Please write out all of the records below exactly as they appear.

[RECORDED INFORMATION — start]

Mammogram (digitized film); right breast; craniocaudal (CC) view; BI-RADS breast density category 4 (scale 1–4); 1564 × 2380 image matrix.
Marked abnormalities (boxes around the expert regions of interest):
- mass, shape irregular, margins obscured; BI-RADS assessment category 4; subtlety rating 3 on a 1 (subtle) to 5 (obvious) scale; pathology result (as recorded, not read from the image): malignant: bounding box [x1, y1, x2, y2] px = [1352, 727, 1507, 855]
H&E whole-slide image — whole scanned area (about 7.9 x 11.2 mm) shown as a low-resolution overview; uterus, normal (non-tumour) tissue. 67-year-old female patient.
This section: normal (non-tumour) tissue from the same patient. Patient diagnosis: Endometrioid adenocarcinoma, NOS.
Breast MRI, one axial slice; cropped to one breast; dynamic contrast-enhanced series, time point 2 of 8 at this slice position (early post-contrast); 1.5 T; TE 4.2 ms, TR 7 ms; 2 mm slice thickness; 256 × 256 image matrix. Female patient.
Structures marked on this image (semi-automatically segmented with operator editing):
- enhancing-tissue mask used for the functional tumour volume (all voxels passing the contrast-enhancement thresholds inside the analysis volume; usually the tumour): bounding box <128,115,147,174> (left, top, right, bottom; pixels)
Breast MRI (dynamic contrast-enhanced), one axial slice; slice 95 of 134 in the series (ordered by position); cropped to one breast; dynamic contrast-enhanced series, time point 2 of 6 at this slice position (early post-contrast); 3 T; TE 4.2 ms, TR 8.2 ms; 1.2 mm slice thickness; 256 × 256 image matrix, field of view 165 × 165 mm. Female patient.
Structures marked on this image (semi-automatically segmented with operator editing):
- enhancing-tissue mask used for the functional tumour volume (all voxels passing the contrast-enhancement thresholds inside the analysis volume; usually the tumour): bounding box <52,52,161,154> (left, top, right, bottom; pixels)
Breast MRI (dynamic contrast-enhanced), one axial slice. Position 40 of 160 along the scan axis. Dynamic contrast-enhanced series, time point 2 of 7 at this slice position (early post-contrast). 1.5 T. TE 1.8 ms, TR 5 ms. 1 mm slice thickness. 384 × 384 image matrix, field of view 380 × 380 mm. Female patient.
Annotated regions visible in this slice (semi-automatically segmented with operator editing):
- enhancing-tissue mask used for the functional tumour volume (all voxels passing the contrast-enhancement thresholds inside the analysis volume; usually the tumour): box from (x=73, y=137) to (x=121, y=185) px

[RECORDED INFORMATION — finish]

| OUTPUT FOR THIS EXERCISE |
Mammogram (digitized film); right breast; craniocaudal (CC) view; BI-RADS breast density category 4 (scale 1–4); 1564 × 2380 image matrix.
Marked abnormalities (boxes around the expert regions of interest):
- mass, shape irregular, margins obscured; BI-RADS assessment category 4; subtlety rating 3 on a 1 (subtle) to 5 (obvious) scale; pathology result (as recorded, not read from the image): malignant: bounding box [x1, y1, x2, y2] px = [1352, 727, 1507, 855]
H&E whole-slide image — whole scanned area (about 7.9 x 11.2 mm) shown as a low-resolution overview; uterus, normal (non-tumour) tissue. 67-year-old female patient.
This section: normal (non-tumour) tissue from the same patient. Patient diagnosis: Endometrioid adenocarcinoma, NOS.
Breast MRI, one axial slice; cropped to one breast; dynamic contrast-enhanced series, time point 2 of 8 at this slice position (early post-contrast); 1.5 T; TE 4.2 ms, TR 7 ms; 2 mm slice thickness; 256 × 256 image matrix. Female patient.
Structures marked on this image (semi-automatically segmented with operator editing):
- enhancing-tissue mask used for the functional tumour volume (all voxels passing the contrast-enhancement thresholds inside the analysis volume; usually the tumour): bounding box <128,115,147,174> (left, top, right, bottom; pixels)
Breast MRI (dynamic contrast-enhanced), one axial slice; slice 95 of 134 in the series (ordered by position); cropped to one breast; dynamic contrast-enhanced series, time point 2 of 6 at this slice position (early post-contrast); 3 T; TE 4.2 ms, TR 8.2 ms; 1.2 mm slice thickness; 256 × 256 image matrix, field of view 165 × 165 mm. Female patient.
Structures marked on this image (semi-automatically segmented with operator editing):
- enhancing-tissue mask used for the functional tumour volume (all voxels passing the contrast-enhancement thresholds inside the analysis volume; usually the tumour): bounding box <52,52,161,154> (left, top, right, bottom; pixels)
Breast MRI (dynamic contrast-enhanced), one axial slice. Position 40 of 160 along the scan axis. Dynamic contrast-enhanced series, time point 2 of 7 at this slice position (early post-contrast). 1.5 T. TE 1.8 ms, TR 5 ms. 1 mm slice thickness. 384 × 384 image matrix, field of view 380 × 380 mm. Female patient.
Annotated regions visible in this slice (semi-automatically segmented with operator editing):
- enhancing-tissue mask used for the functional tumour volume (all voxels passing the contrast-enhancement thresholds inside the analysis volume; usually the tumour): box from (x=73, y=137) to (x=121, y=185) px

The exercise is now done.